- **PASSAGE TO READ**:
☆ ☆ ☆ ☆ ☆ ☆ ☆

Case ID: p2d_749/html/0571-01.html
Source: Caselaw Access Project
Author: {"author": "BRIGHTMIRE, Presiding Judge.", "license": "Public Domain", "url": "https://static.case.law/"}
Date Created: 2024-08-24T03:29:51.129683

In the Matter of the ESTATE OF Ben O’Dell CARROLL, Deceased. Gayle Raye JONES, now Carroll, Appellant, v. William M. CARROLL, Robert J. Carroll, and Richard V. Carroll, Appellees.
    No. 61271.
    Court of Appeals of Oklahoma, Division No. 4.
    Oct. 13, 1987.
    As Corrected Jan. 19, 1988.
    Rehearing Denied Nov. 2, 1987.
    Certiorari Granted for Limited Purposes, Otherwise Certiorari Denied Jan. 19, 1988.
    
      James R. Adams, Eufaula, for appellant.
    Kenneth W. Lackey, Eufaula, for appel-lees.
   BRIGHTMIRE, Presiding Judge.

Two primary questions emanate from the proceedings below: (1) Does the weight of the evidence clearly support the trial court’s finding that testator, Ben O’Dell Carroll, was a single man when he executed his last will on April 5,1977? and (2) Did the trial court err as a matter of law in holding that a devisee named in the April 1977 will, Gayle Raye Jones, was precluded by 84 O.S.1981 § 114, from taking under the probated will because she later married and divorced the testator?

We answer both questions affirmatively.

☆ ☆ ☆ ☆ ☆ ☆ ☆

- **RECORD LIST**:
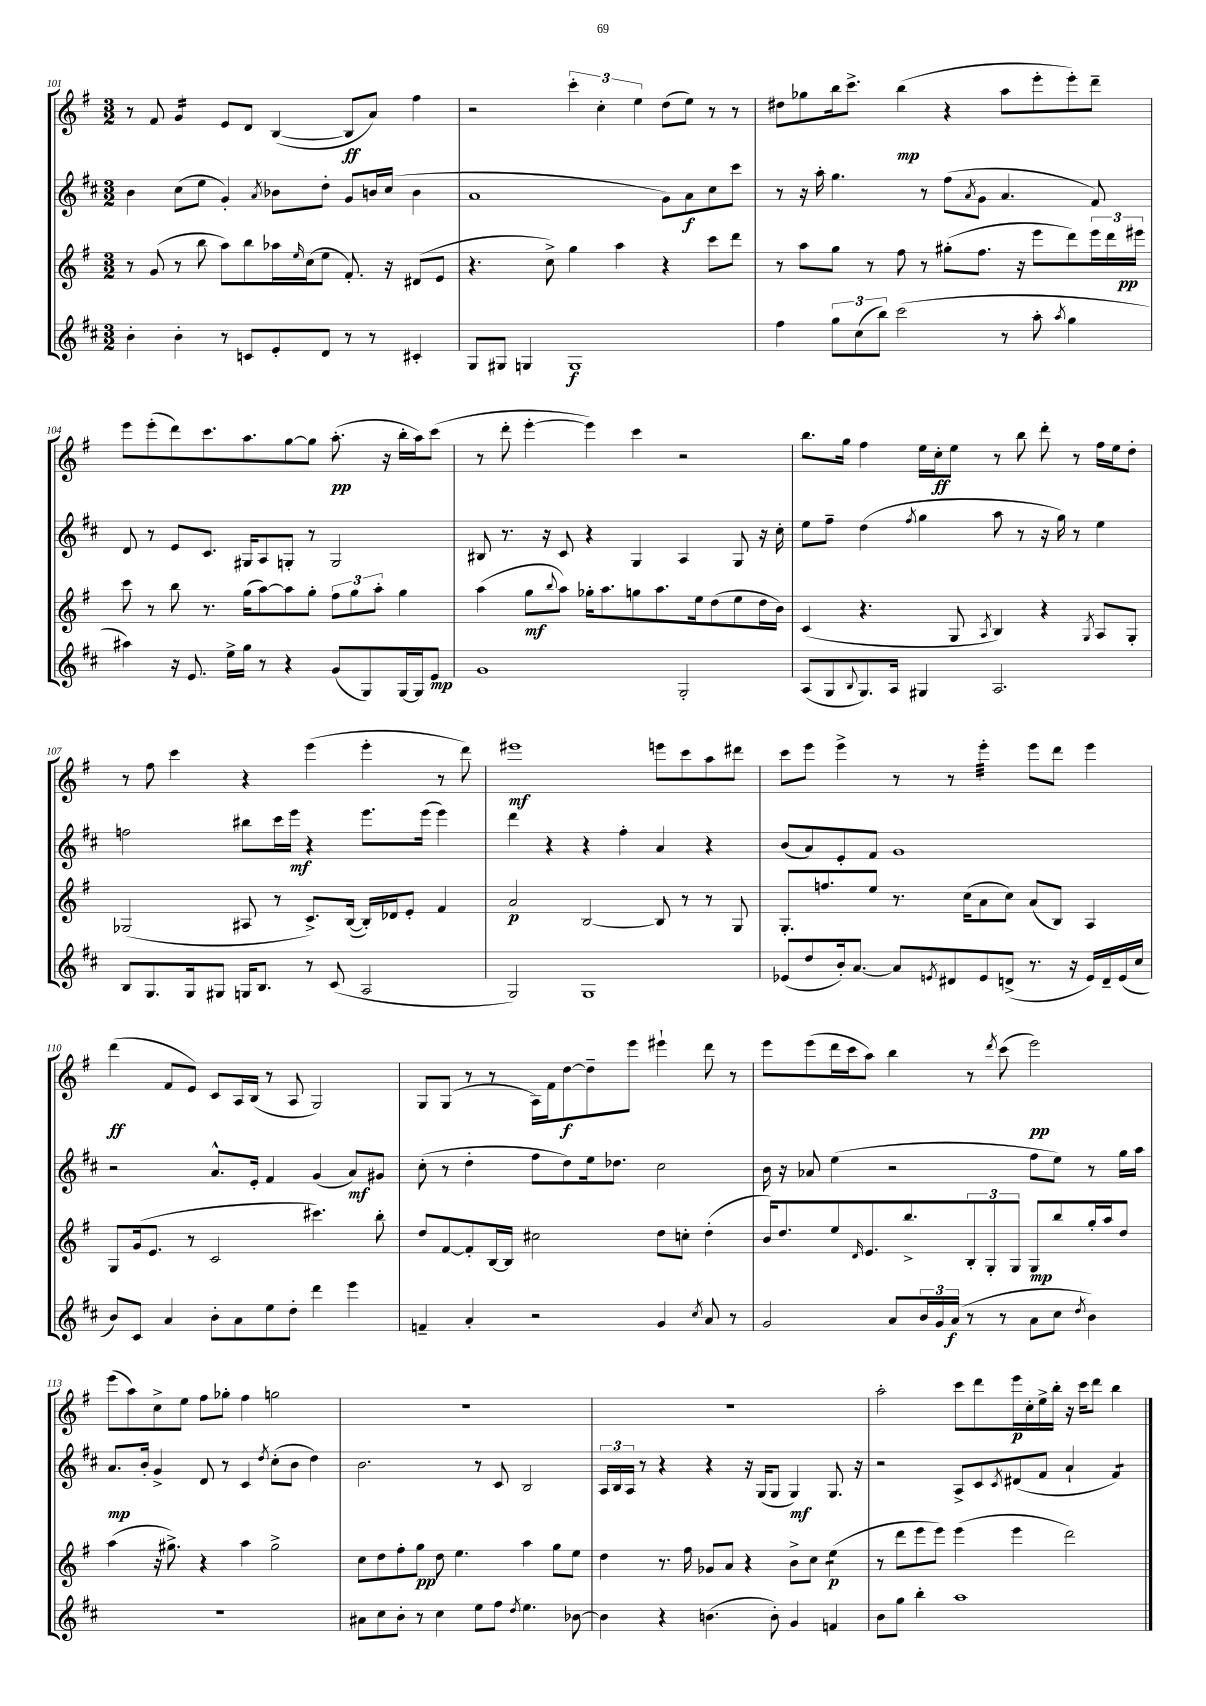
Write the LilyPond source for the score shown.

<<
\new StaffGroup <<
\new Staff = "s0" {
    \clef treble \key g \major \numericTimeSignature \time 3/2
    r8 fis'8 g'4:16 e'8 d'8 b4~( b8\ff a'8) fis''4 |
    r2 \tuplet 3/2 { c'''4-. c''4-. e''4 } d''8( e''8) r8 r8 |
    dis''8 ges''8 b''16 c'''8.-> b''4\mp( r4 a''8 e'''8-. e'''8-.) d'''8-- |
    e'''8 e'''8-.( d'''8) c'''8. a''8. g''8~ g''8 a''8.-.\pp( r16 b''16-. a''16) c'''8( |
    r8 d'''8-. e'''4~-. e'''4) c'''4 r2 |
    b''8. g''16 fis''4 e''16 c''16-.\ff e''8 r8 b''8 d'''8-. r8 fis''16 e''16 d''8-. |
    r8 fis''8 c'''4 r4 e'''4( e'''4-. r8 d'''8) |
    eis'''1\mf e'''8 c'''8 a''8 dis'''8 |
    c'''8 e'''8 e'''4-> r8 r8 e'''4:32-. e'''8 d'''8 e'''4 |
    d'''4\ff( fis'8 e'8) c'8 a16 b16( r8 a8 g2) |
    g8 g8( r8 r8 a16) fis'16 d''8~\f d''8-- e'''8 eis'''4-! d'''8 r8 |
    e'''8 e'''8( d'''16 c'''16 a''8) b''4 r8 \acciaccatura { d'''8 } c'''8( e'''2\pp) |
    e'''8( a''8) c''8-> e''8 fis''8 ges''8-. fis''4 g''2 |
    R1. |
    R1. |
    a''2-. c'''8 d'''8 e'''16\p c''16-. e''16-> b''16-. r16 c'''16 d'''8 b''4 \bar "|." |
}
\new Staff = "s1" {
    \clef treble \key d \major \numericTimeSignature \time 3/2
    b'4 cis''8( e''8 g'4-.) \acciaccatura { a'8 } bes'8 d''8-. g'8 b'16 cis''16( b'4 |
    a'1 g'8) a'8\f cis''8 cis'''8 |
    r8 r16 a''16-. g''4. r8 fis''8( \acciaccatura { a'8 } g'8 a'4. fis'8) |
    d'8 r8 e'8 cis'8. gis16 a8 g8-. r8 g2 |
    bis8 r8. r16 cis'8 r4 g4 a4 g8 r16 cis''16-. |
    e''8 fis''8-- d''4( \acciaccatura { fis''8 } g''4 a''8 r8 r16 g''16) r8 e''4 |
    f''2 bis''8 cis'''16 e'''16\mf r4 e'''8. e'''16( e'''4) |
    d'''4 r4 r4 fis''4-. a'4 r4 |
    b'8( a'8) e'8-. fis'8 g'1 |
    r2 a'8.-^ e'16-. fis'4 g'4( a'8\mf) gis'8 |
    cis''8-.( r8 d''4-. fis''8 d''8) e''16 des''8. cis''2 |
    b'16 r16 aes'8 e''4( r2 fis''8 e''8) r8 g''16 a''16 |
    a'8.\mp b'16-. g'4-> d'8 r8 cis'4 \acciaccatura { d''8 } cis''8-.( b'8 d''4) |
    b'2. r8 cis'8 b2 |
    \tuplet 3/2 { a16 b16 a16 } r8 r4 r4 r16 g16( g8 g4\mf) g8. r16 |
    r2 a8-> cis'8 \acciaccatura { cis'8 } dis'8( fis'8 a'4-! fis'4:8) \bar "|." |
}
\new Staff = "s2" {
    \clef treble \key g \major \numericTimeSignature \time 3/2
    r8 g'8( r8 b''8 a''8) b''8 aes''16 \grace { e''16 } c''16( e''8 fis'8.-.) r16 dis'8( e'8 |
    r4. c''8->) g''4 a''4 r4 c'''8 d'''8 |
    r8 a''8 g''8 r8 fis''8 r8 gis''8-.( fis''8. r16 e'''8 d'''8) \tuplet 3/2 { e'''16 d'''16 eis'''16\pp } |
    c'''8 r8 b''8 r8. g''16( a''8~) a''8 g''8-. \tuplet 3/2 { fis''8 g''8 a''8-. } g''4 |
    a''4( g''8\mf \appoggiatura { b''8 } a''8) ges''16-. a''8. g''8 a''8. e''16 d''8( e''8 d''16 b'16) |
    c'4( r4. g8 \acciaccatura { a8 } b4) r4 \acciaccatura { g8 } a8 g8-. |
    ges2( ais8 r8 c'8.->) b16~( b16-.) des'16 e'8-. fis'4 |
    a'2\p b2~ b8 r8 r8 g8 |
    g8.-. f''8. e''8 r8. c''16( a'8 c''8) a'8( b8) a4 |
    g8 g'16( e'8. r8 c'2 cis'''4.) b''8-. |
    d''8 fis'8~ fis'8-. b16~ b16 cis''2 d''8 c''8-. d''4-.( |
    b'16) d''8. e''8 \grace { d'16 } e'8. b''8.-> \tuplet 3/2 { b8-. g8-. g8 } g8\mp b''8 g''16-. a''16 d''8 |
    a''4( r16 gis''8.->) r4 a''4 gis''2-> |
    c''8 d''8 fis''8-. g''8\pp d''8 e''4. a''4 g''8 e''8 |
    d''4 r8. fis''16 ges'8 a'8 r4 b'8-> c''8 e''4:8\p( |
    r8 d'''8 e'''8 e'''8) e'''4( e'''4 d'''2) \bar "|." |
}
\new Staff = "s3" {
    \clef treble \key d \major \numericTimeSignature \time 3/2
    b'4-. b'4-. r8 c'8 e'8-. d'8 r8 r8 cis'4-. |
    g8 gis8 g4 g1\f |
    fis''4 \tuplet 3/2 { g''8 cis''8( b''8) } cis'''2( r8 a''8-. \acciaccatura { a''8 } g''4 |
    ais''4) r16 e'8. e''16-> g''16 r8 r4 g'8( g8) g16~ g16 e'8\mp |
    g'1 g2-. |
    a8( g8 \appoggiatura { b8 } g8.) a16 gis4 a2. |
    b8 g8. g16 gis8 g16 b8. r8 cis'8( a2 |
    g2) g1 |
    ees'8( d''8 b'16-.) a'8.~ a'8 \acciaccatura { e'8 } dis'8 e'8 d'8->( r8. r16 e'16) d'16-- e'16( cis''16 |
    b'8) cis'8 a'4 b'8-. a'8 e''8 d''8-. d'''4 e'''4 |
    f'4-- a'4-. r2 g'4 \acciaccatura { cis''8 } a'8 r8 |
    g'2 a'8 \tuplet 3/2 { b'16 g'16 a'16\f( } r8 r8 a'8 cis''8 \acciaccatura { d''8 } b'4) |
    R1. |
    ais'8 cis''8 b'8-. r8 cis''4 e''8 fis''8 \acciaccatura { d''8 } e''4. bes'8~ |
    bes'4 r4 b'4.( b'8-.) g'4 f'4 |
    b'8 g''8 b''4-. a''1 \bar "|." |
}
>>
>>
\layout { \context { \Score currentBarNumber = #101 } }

☆ ☆ ☆ ☆ ☆ ☆ ☆

- **STATED PROBLEM**: Reproduce word for word everything in the appeals court opinion from "Case ID: p2d_749/html/0571-01.html" down to "Denied Jan. 19, 1988.".

- **EXERCISE ANSWER**:
Case ID: p2d_749/html/0571-01.html
Source: Caselaw Access Project
Author: {"author": "BRIGHTMIRE, Presiding Judge.", "license": "Public Domain", "url": "https://static.case.law/"}
Date Created: 2024-08-24T03:29:51.129683

In the Matter of the ESTATE OF Ben O’Dell CARROLL, Deceased. Gayle Raye JONES, now Carroll, Appellant, v. William M. CARROLL, Robert J. Carroll, and Richard V. Carroll, Appellees.
    No. 61271.
    Court of Appeals of Oklahoma, Division No. 4.
    Oct. 13, 1987.
    As Corrected Jan. 19, 1988.
    Rehearing Denied Nov. 2, 1987.
    Certiorari Granted for Limited Purposes, Otherwise Certiorari Denied Jan. 19, 1988.